Mr Yates, who resigned yesterday, said he had been thinking about stepping down since March. Having told Rupert Pennant-Rea, the chairman, of his decision, he leaves the firm in November.
"I've been in the job for nine years. I don't think that chief executives should take more than ten. And if you don't get out of the way, you block the right succession," Mr Yates told The Times.
He said that he planned to spend at least some of his time indulging in his passion for mountain climbing. The 51-year-old executive, who is extremely popular inside the asset manager, said he would most probably return to fund management after taking his break.
Mr Pennant-Rea said he was "sorry to see him go, but we wish him well for the future".
Mr Yates will be replaced by Andrew Formica, the head of equities and co-head of listed assets. He has been with Henderson, which was spun off from Australia's AMP, for the past ten years.
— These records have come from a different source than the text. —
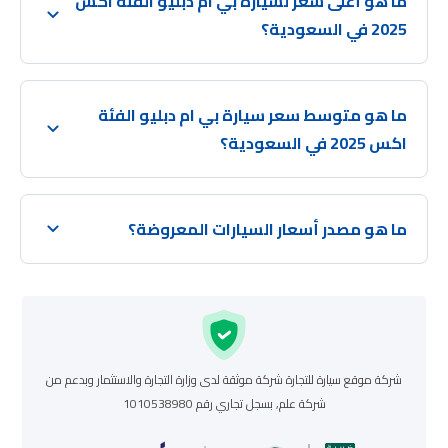
ما هو أعلى سعر لسيارة بي ام دبليو الفئة اكس
2025 في السعودية؟
ما هو متوسط سعر سيارة بي ام دبليو الفئة
اكس 2025 في السعودية؟
ما هو مصدر أسعار السيارات المعروضة؟
شركة موقع سيارة للتجارة شركة موثقة لدى وزارة التجارة والاستثمار وبدعم من
شركة علم, بسجل تجاري رقم 1010538980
Catherine Heath at Altium Securities said it had regarded Mr Yates highly. "We suspect there may be some disappointment in the market. We do not know the successor and as such it is too early for us to take a view," she said.
It came as pre-tax profits for the first half at Henderson dropped to £50.8 million. This is a 16 per cent fall compared with the same period last year and is less than half the £106.7 million recorded for the previous six months.
Assets under management slumped by £6.6 billion to £52.6 billion, after Hugh Osmond's investment vehicle Pearl withdrew £4.8 billion of management mandates and a further £3.1 billion was wiped away by deteriorating markets.
Pearl's Staff Pension Scheme accounted for £1.8 billion of the withdrawn funds, worth £2 million in annual revenues alone to Henderson.
Henderson stressed that it was still on track to meet its financial objectives for the year, assuming the market does not fall further.
It also said that some of Pearl's departing capital had been offset by £1.3 billion of fund inflows.
"The economic environment in the first six months of 2008 was extremely hostile compared with the same period last year," Mr Yates said.
"Weaker markets and subdued demand for investment products, particularly from retail investors, put pressure on our fee income."
Previous cost-cutting measures and careful gearing means Henderson should still match or beat last year's pre-tax operating profits of £109.6 million this year, as long as conditions do not deteriorate materially, he said.
Henderson will shortly be writing to shareholders outlining its tax plans, which involve the creation of a new holding company incorporated in Jersey and tax-resident in the Republic of Ireland.
This should lock in an effective tax rate of 20 per cent for Henderson, which becomes the fourth company to quit the UK for a friendlier tax home after WPP, the advertising giant, Shire, the pharmaceuticals firm and United Business Media, the publisher.